While these reasons are not part of the private ruling, we provide them to help you to understand how we reached our decision.

A capital gain or capital loss is made when a capital gains tax (CGT) event happens to a CGT asset you own. However, there is generally an exception for assets acquired by an individual before 20 September 1985.

While it is clear that an asset has passed to a beneficiary once legal ownership of the asset has transferred to the beneficiary, we consider that an asset can pass to a beneficiary prior to transfer if the beneficiary becomes absolutely entitled to the asset as against the trustee.

If you acquire an asset owned by a deceased person as a beneficiary under the deceased's Will, you are taken to have acquired the asset on the day the person died. If that was before 20 September 1985, you disregard any capital gain or capital loss you make from the asset.

In this case, your parent A owned the property, and under their Will they left this property to you upon the death of your parent B.
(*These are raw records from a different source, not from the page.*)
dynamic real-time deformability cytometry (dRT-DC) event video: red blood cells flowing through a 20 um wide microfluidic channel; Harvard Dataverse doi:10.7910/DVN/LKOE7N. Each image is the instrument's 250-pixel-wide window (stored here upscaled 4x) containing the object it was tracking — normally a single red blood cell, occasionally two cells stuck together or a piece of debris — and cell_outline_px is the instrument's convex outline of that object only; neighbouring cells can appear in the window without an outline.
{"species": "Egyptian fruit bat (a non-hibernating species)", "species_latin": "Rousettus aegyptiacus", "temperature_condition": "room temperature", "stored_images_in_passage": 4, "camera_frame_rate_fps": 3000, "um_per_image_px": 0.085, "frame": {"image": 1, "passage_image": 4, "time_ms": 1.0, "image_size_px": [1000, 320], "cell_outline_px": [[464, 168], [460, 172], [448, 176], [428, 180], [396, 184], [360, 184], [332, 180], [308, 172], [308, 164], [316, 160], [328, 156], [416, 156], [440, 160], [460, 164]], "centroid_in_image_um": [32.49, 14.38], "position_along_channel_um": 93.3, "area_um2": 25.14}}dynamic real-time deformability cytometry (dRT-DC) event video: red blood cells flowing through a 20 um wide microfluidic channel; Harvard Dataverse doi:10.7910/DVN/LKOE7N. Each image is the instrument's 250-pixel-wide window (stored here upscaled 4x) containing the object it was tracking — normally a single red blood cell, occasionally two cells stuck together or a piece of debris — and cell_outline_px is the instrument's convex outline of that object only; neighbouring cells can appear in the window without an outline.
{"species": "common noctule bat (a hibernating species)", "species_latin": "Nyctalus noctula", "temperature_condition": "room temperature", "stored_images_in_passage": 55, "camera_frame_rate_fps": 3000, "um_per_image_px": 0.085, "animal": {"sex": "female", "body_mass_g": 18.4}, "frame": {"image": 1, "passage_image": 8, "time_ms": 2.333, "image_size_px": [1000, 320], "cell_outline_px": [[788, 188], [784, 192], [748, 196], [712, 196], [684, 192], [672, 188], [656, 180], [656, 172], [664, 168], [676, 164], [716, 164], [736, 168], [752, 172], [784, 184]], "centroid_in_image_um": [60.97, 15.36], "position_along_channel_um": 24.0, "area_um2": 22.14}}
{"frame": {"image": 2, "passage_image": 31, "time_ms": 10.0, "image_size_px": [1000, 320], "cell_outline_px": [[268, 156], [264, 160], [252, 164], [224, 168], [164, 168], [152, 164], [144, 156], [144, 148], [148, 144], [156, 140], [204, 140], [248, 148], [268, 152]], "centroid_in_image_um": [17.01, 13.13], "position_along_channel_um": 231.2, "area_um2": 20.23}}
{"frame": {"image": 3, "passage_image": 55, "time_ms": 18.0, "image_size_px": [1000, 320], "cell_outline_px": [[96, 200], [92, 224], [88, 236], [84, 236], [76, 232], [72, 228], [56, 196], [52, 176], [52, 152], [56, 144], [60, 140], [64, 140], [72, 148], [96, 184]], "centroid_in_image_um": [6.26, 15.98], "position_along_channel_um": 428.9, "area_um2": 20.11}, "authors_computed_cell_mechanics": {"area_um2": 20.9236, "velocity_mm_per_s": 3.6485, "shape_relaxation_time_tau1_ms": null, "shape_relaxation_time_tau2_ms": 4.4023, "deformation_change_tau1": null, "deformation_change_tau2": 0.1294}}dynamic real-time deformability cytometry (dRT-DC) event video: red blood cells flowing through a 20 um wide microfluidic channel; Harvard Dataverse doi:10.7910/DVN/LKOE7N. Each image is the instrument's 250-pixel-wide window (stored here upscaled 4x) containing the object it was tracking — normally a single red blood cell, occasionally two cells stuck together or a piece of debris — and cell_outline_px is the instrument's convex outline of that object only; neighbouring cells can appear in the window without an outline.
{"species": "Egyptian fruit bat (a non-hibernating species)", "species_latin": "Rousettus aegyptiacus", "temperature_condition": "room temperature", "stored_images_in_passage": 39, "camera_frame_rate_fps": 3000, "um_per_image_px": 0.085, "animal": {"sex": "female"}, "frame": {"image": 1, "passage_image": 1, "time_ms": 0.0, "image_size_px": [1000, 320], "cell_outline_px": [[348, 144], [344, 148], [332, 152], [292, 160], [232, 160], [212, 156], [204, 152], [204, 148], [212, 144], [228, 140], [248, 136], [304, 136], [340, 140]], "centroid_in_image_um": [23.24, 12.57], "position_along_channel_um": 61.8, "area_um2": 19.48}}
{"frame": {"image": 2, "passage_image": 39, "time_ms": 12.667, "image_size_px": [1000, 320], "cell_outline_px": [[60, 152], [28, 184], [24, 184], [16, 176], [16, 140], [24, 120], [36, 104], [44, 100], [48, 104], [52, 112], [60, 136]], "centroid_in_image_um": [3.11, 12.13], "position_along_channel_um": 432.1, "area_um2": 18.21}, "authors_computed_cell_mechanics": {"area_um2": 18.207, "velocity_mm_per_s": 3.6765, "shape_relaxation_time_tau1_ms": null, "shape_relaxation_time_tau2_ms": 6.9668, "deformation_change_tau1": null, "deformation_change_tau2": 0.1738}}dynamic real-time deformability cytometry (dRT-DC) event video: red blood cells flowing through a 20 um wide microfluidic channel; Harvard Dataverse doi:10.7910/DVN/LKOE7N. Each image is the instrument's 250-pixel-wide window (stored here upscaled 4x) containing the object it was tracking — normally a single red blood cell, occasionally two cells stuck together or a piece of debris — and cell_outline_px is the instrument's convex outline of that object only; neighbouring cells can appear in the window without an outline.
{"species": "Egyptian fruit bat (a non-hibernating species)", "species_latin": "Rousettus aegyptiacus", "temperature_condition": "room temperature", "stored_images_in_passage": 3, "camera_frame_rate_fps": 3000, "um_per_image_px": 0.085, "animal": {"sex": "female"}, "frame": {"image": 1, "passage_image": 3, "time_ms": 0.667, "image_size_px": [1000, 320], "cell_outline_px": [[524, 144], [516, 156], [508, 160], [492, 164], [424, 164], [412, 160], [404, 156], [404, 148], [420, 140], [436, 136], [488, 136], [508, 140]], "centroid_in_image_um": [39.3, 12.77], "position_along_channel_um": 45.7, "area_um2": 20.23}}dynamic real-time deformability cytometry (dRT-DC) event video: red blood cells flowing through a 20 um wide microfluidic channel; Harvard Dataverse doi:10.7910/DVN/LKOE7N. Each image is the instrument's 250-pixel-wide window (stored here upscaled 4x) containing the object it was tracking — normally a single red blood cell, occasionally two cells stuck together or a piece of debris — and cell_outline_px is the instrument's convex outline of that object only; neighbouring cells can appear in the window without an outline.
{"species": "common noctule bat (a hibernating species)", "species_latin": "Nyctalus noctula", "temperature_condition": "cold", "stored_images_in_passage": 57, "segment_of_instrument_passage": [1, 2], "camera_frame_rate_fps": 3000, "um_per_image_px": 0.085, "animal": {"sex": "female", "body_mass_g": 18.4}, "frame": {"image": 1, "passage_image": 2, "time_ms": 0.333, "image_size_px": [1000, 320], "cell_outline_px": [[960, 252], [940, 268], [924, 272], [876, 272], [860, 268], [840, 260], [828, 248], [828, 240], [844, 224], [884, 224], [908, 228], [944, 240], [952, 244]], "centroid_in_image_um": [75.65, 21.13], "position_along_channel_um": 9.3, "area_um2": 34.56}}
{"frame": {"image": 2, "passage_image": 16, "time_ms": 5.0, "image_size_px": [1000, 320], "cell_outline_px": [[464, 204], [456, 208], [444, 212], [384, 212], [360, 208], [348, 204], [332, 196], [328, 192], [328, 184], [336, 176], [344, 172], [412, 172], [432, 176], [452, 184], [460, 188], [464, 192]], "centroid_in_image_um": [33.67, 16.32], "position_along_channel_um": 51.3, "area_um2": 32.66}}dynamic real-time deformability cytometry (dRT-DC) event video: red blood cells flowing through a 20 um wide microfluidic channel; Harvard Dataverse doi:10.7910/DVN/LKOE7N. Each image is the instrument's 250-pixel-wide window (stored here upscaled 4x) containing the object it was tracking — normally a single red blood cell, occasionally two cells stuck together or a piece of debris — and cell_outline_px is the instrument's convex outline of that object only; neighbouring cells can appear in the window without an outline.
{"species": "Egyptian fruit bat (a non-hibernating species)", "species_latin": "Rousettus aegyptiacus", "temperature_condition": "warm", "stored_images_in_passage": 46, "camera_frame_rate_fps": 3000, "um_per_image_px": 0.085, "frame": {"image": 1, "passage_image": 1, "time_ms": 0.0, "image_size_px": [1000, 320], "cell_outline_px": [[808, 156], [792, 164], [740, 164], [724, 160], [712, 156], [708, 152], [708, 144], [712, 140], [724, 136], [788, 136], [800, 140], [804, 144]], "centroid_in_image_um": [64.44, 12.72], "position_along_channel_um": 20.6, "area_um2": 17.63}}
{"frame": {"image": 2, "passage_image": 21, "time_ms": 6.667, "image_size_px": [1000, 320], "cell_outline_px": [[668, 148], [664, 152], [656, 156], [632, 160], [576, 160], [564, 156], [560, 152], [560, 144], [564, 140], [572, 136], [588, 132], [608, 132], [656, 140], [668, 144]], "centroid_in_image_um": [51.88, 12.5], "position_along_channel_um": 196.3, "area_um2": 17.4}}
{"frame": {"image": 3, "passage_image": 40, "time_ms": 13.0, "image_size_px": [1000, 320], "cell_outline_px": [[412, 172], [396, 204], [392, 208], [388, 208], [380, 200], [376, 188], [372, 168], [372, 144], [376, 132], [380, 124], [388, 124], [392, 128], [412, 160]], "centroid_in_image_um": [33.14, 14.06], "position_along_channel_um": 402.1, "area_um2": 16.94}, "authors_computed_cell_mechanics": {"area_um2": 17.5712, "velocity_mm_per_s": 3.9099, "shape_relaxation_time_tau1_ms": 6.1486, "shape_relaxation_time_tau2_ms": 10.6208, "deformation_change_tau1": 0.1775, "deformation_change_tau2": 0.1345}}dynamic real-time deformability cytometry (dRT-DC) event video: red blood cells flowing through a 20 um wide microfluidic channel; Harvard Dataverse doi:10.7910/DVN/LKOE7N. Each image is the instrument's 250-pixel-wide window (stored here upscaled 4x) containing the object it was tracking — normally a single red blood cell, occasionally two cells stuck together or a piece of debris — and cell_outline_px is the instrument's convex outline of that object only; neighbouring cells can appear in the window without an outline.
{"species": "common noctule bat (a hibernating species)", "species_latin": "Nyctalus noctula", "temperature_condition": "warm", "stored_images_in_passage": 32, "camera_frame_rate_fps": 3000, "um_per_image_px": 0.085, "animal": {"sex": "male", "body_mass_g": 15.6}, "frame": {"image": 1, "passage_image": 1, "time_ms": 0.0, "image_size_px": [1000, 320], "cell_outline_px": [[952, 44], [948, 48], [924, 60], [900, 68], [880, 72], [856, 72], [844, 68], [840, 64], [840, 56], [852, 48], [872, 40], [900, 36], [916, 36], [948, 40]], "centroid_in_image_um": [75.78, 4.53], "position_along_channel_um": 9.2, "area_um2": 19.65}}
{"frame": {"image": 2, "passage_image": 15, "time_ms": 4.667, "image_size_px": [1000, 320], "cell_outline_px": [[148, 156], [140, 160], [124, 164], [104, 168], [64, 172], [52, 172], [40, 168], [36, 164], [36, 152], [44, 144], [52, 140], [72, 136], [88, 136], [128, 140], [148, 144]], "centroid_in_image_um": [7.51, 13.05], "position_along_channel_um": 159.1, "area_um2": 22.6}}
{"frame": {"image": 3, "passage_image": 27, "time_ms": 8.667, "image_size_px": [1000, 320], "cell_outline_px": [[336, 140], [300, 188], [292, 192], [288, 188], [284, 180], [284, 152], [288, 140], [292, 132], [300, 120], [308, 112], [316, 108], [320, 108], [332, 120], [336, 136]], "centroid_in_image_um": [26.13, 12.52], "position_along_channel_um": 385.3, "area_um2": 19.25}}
Your parent B transferred the property into their name as trustee prior to 20 September 1985, in accordance with your parent A's Will

The title of the property was transferred into your name upon the death of your parent B after

20 September 1985. This transfer was to effect the transfer of Lot X into your name as the beneficiary named in your parent A's Will.

Your acquisition date of Lot X is the date your parent A died in mid 19XX.

A CGT event A1 will occur upon the disposal of the property and as you acquired it before

20 September 1985, any capital gain or capital loss made on its disposal is disregarded.